Guide to Residential Tenancy Law in the Philippines
Buying a house or an apartment, renting a condo in the Philippines is pretty much the same except for the legalities of course. To a hopeful tenant, renting condominiums is the same with renting an apartment, however, this is not the same. Unlike apartments, condominiums have a homeowner’s association, whereby owners have a say on the different changes within the entire condominium complex, so if you are just a tenant, you do not get to say a thing. Renting out a condo unit requires careful understanding of the lease, the condominium house rules, and even the overall tenancy act of the Philippines.
To know more about your rental rights and where you, a tenant, stand in the court of law, here’s a renter’s guide to help you better understand the Philippine rental law for residential units before renting a condo in the Philippines.
In the last 5 years, residential tenancy in the Philippines has been under the wings of Republic Act (RA) No. 9653, also known as the Rent Control Act of 2009. Signed on July 14, 2009 by former president Gloria Macapagal-Arroyo, this act intends to establish “reforms in the regulation of rent in certain residential units, providing the mechanisms therefore and for other purposes.”
As the old Rent Control Law RA No. 9341 expired last December 31, 2008, the new law has few provisions highlighting the exclusion of rent-to-own properties under this law. Here are a few reminders under RA 9653:
Annual increase of 7 percent, no more, no less.
This law specifies the annual increase of the rent after December 31, 2013 to be not more than 7 % of the actual rent. In this light, rooms rented out to students can only be increased once a year. Increments done more than 7 percent is considered illegal and may be subject for court action against the lessee. Make sure that you have a copy of the agreement and this new law so you may talk to your landlord about it.
Residential Tenancy Coverage
RA 9653 covers all residential units in the National Capital Region and Metro Manila along with other highly urbanized cities with rent of one peso (P1.00) to ten thousand pesos (P10,000) every month. On the other hand, rented units such as motel rooms, hotel rooms, and even rent-to-own units are not covered. Rent-to-own schemes are not covered nor affected by this law since there will be a transfer of ownership which means it is far from simply renting out a unit.
Leasing or Subleasing
This law clearly points that a tenant is not allowed to sublease the rental unit without the written consent of the unit owner. Everything should be made on paper and not on words alone. If not done properly, this may be grounds for eviction. If you are simply letting a guest or relative stay for the night, you do not need a written consent from your landlord. However, you still need his approval about it.
Grounds for Tenant Eviction
The law also stated that ejection of tenants is prohibited even if the rental unit has already been sold to a third person. It all boils down to the existing lease agreement and if the lease agreement states that the rental should last until December, the new owners should respect the agreement. Other legal reasons for tenant eviction include the tenant’s inability to pay three months of rent, subleasing the rental unit without approval of the landlord, expiration of the lease agreement, repairs and repossessing the property by the owner. Repossession may be made by any immediate member of the lessee’s family, including the spouse, descendants, and others which is related by blood or by affinity.
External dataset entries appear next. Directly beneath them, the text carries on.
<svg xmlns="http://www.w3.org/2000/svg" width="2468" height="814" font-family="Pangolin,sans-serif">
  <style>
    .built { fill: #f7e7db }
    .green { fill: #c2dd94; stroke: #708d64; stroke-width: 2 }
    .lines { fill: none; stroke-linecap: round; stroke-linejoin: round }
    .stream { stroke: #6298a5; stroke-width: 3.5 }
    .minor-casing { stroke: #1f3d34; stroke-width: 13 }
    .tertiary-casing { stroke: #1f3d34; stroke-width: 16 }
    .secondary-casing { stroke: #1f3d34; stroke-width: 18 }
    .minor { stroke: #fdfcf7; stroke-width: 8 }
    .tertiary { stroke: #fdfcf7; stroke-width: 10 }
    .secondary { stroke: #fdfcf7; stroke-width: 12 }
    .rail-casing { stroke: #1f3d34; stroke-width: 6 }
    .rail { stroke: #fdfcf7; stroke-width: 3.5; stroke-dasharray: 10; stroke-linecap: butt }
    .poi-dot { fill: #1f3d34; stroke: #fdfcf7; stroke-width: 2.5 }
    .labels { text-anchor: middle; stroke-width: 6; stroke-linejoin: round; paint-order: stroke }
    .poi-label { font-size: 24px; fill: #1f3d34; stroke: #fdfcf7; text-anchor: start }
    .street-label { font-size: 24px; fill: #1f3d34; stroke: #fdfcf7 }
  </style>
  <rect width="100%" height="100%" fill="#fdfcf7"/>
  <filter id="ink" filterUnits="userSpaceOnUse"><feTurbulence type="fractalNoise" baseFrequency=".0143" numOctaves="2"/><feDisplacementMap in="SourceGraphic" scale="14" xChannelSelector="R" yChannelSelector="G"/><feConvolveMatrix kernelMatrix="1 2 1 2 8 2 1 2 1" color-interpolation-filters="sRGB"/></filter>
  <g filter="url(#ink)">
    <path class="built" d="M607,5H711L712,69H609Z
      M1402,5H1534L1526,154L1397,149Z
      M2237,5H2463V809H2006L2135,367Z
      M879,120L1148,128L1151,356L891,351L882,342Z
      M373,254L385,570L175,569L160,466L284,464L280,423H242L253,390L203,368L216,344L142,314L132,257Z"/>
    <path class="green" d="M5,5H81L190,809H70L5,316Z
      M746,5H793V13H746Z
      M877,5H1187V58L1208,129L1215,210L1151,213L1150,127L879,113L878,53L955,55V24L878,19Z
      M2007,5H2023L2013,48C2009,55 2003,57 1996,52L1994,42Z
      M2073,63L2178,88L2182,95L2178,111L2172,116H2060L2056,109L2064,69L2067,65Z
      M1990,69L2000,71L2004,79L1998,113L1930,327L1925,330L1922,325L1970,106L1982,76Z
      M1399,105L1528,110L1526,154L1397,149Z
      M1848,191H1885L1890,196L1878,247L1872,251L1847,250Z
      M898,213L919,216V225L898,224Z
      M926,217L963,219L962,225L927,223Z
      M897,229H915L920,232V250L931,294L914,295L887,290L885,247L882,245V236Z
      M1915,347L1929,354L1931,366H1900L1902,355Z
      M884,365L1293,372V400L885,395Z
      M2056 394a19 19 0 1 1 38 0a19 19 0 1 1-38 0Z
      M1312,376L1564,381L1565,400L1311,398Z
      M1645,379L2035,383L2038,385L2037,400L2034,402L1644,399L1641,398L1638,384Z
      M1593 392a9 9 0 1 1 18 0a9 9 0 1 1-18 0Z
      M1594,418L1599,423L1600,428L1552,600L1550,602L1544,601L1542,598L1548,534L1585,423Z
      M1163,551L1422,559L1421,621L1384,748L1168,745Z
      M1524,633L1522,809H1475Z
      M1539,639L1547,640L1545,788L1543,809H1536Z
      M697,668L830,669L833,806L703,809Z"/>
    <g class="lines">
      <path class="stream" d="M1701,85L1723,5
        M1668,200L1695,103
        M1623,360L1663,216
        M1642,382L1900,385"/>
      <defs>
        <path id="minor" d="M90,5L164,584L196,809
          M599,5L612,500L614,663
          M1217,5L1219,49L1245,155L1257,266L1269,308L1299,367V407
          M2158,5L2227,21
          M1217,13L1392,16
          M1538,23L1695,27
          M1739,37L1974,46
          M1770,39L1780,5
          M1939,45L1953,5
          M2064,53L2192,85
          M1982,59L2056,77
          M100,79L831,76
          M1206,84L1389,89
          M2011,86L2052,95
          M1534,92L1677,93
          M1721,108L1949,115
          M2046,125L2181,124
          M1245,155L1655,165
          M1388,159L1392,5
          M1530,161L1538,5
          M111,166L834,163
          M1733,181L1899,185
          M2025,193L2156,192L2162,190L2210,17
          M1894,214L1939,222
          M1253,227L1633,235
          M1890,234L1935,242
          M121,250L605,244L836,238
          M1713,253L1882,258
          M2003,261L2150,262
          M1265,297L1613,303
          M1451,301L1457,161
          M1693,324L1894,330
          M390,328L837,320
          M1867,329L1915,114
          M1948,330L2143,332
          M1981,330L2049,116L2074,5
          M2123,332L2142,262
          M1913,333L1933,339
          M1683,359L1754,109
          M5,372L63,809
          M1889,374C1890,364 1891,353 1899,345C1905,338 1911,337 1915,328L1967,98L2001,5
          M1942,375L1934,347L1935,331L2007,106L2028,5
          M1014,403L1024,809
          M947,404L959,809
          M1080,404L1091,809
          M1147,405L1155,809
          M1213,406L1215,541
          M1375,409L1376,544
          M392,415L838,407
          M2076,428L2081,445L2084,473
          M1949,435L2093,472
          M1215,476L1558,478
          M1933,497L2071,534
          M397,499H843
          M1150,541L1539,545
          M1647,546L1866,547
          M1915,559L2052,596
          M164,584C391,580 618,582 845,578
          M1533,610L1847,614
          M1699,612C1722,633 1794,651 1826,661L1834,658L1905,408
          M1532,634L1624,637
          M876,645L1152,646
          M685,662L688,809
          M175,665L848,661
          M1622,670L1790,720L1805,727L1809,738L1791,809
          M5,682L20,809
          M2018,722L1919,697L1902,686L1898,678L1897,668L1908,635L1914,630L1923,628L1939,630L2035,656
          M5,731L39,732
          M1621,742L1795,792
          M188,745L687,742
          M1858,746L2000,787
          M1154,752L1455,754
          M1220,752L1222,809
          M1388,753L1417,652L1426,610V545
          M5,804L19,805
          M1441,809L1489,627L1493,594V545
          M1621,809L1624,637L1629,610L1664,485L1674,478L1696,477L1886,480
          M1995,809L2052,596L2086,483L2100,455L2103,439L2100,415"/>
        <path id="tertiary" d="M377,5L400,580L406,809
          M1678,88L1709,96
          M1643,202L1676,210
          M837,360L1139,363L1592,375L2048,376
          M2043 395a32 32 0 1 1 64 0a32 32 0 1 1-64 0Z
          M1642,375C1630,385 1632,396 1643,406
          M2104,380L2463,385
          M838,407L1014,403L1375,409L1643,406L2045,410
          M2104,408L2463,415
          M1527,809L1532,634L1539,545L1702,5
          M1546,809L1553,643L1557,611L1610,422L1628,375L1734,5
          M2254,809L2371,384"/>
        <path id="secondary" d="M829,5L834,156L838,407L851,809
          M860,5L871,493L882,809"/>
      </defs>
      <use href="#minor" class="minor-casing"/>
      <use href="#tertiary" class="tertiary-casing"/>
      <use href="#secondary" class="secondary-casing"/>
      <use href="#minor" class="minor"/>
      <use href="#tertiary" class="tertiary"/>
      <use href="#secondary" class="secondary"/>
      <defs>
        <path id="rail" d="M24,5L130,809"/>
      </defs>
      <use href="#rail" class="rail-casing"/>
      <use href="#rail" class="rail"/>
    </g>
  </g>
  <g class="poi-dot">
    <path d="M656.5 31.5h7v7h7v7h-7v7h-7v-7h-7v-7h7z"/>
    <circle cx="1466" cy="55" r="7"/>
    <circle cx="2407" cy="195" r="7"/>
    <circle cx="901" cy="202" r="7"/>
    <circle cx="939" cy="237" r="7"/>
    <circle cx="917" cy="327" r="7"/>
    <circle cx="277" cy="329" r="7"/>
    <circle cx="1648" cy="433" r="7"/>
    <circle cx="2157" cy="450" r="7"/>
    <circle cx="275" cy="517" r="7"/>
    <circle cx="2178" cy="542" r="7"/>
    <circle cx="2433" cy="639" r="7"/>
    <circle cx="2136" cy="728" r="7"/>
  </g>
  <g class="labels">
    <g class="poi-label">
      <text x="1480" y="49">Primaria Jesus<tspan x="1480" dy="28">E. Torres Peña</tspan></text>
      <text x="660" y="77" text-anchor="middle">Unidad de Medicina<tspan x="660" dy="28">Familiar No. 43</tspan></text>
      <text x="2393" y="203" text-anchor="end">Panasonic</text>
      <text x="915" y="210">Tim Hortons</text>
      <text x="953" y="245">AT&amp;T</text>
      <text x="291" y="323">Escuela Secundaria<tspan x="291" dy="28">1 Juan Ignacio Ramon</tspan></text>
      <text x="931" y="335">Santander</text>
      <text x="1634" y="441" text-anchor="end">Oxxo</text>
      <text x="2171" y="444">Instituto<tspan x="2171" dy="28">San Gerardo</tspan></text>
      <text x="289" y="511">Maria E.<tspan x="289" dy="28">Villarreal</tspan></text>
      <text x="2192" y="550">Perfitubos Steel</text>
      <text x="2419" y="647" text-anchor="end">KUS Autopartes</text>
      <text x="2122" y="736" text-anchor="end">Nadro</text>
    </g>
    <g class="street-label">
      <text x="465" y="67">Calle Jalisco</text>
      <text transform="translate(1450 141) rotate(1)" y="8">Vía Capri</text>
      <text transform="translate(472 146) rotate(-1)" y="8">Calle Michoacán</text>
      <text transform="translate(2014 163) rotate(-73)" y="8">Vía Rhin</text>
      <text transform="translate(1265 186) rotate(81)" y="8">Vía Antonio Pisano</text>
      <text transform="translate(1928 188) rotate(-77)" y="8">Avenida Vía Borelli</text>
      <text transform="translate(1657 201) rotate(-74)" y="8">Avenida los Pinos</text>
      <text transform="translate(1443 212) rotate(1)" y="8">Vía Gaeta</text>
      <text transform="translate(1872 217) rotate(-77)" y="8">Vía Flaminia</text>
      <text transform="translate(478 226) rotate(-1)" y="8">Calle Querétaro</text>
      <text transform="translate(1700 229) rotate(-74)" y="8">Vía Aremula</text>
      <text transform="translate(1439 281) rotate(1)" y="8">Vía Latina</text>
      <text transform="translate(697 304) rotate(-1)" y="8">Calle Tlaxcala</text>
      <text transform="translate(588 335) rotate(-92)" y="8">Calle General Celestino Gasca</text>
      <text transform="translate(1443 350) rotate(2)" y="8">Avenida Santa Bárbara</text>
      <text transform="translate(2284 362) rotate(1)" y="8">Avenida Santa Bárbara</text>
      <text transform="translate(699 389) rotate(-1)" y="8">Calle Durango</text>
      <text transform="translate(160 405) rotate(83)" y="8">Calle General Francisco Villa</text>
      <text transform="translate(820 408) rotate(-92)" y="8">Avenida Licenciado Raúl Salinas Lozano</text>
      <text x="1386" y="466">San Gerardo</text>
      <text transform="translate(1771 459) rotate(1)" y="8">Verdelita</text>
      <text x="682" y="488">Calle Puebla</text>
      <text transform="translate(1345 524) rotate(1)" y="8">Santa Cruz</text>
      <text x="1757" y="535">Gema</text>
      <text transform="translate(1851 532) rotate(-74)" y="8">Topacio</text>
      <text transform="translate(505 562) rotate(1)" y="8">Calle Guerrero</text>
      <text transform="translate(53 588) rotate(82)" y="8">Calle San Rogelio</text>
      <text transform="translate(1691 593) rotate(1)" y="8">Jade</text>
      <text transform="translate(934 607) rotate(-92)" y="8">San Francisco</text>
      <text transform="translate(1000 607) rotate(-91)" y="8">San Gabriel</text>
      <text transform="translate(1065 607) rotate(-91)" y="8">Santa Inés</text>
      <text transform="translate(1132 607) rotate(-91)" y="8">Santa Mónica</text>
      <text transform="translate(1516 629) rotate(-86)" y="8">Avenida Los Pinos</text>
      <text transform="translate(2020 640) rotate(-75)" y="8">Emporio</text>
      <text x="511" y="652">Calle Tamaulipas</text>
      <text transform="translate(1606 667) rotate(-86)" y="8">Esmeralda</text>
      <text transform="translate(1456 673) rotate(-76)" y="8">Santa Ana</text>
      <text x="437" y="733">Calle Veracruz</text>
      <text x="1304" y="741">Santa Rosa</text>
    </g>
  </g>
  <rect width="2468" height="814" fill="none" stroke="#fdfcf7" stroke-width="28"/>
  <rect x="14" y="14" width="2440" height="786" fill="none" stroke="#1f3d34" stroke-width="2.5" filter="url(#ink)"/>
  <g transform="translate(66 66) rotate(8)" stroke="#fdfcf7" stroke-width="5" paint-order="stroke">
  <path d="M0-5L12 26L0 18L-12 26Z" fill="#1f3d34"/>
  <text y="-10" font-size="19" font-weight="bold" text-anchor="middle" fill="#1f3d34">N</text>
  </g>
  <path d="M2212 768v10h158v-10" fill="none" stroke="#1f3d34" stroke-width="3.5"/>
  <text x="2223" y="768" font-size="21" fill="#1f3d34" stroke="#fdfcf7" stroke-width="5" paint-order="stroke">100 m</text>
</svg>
Renters should pay the rent one-month in advance within the first five days of the month or as stated in the agreement. For the initial payment, the lessor is allowed to demand a one-month advance payment and two months deposit. The deposit may be forfeited to cover damages and repairs in the rented property. Violators of any of the said conditions may face a fine of P25,000 to P50,000, or a one-month up to six months of imprisonment
Accordingly, this law will continue to take effect under the authority of the Housing and Urban Development Coordinating Council and determine the period of regulation and even the rental increases every year.
Getting your condominium is easy as long as you abide by the rules. Check the condominium building, reevaluate the lease, ask about the parking conditions, and it is most important to have a copy of the signed lease agreement and the condo rules and regulations. Ask the landlord about the maintenance fees, the amenities, because violating a leasing agreement may affect your overall standing as a renter. Clarify other inconsistencies to the condo house rules and to the philippine rental law for residential renters before signing the lease. You may think it as a tedious task but in the end, this will leave your entire residential tenancy experience a whole lot lighter.